### Required work
Set down the records exactly, and omit any image found in them.

- Opening Delimiter -

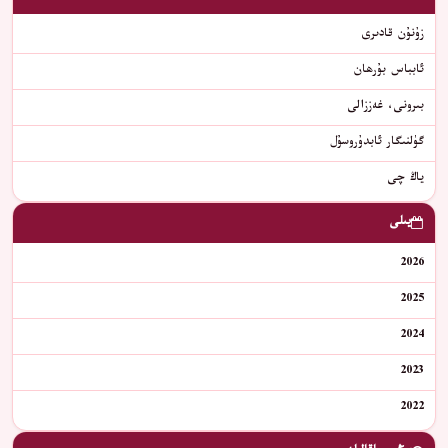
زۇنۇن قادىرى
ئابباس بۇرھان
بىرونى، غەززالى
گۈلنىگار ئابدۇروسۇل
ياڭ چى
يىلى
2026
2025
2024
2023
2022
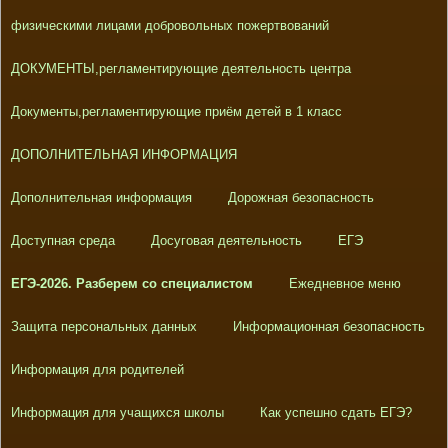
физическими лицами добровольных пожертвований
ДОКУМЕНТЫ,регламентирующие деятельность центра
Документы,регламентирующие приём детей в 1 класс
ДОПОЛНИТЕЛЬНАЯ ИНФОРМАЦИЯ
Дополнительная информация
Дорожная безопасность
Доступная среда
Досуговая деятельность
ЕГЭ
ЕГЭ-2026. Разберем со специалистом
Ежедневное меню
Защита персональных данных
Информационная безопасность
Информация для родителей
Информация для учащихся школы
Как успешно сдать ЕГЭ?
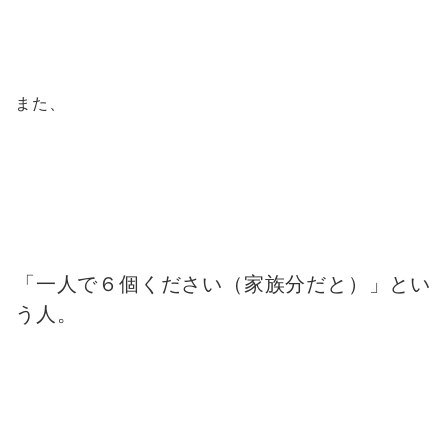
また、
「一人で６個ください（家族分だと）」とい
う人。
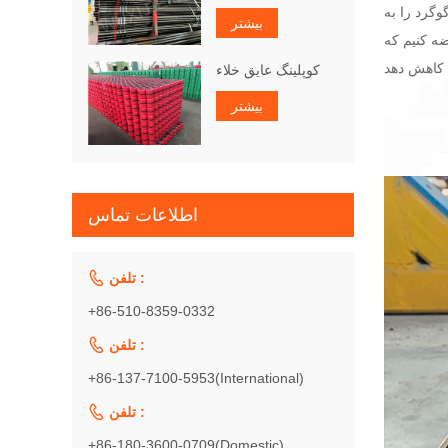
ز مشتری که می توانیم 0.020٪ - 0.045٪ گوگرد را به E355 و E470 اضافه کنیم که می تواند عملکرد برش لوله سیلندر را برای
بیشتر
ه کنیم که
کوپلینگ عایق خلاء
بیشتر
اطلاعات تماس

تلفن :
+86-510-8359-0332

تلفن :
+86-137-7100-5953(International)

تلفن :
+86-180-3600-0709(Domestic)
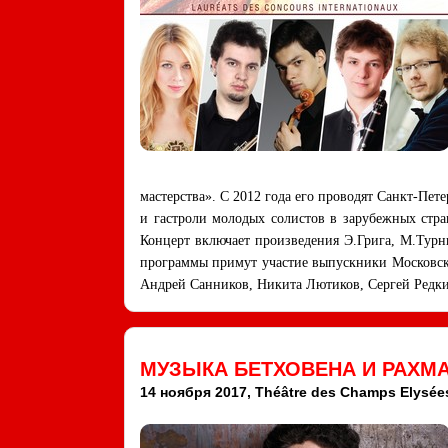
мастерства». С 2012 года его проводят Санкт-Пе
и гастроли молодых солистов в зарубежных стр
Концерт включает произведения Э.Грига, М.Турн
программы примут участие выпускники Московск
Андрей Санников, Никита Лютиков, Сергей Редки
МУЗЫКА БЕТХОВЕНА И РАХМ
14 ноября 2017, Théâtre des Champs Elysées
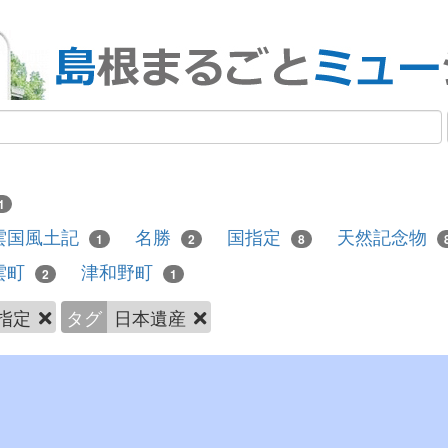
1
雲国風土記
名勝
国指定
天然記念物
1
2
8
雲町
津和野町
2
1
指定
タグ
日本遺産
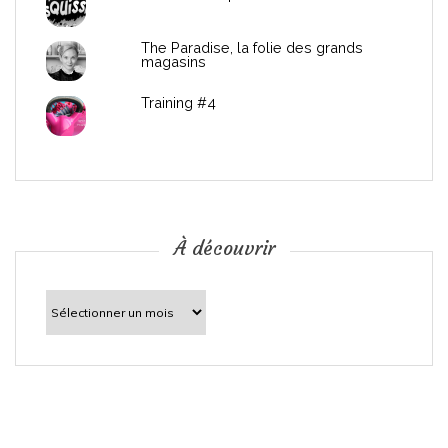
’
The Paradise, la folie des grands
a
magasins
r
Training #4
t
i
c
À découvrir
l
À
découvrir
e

- Closing Delimiter -

### Problem solution
زۇنۇن قادىرى
ئابباس بۇرھان
بىرونى، غەززالى
گۈلنىگار ئابدۇروسۇل
ياڭ چى
يىلى
2026
2025
2024
2023
2022
физическими лицами добровольных пожертвований
ДОКУМЕНТЫ,регламентирующие деятельность центра
Документы,регламентирующие приём детей в 1 класс
ДОПОЛНИТЕЛЬНАЯ ИНФОРМАЦИЯ
Дополнительная информация
Дорожная безопасность
Доступная среда
Досуговая деятельность
ЕГЭ
ЕГЭ-2026. Разберем со специалистом
Ежедневное меню
Защита персональных данных
Информационная безопасность
Информация для родителей
Информация для учащихся школы
Как успешно сдать ЕГЭ?
また、
「一人で６個ください（家族分だと）」とい
う人。
ز مشتری که می توانیم 0.020٪ - 0.045٪ گوگرد را به E355 و E470 اضافه کنیم که می تواند عملکرد برش لوله سیلندر را برای
بیشتر
ه کنیم که
کوپلینگ عایق خلاء
بیشتر
اطلاعات تماس

تلفن :
+86-510-8359-0332

تلفن :
+86-137-7100-5953(International)

تلفن :
+86-180-3600-0709(Domestic)
мастерства». С 2012 года его проводят Санкт-Пе
и гастроли молодых солистов в зарубежных стр
Концерт включает произведения Э.Грига, М.Турн
программы примут участие выпускники Московск
Андрей Санников, Никита Лютиков, Сергей Редки
МУЗЫКА БЕТХОВЕНА И РАХМ
14 ноября 2017, Théâtre des Champs Elysées
1
雲国風土記
名勝
国指定
天然記念物
1
2
8
雲町
津和野町
2
1
指定
タグ
日本遺産
’
The Paradise, la folie des grands
a
magasins
r
Training #4
t
i
c
À découvrir
l
À
découvrir
e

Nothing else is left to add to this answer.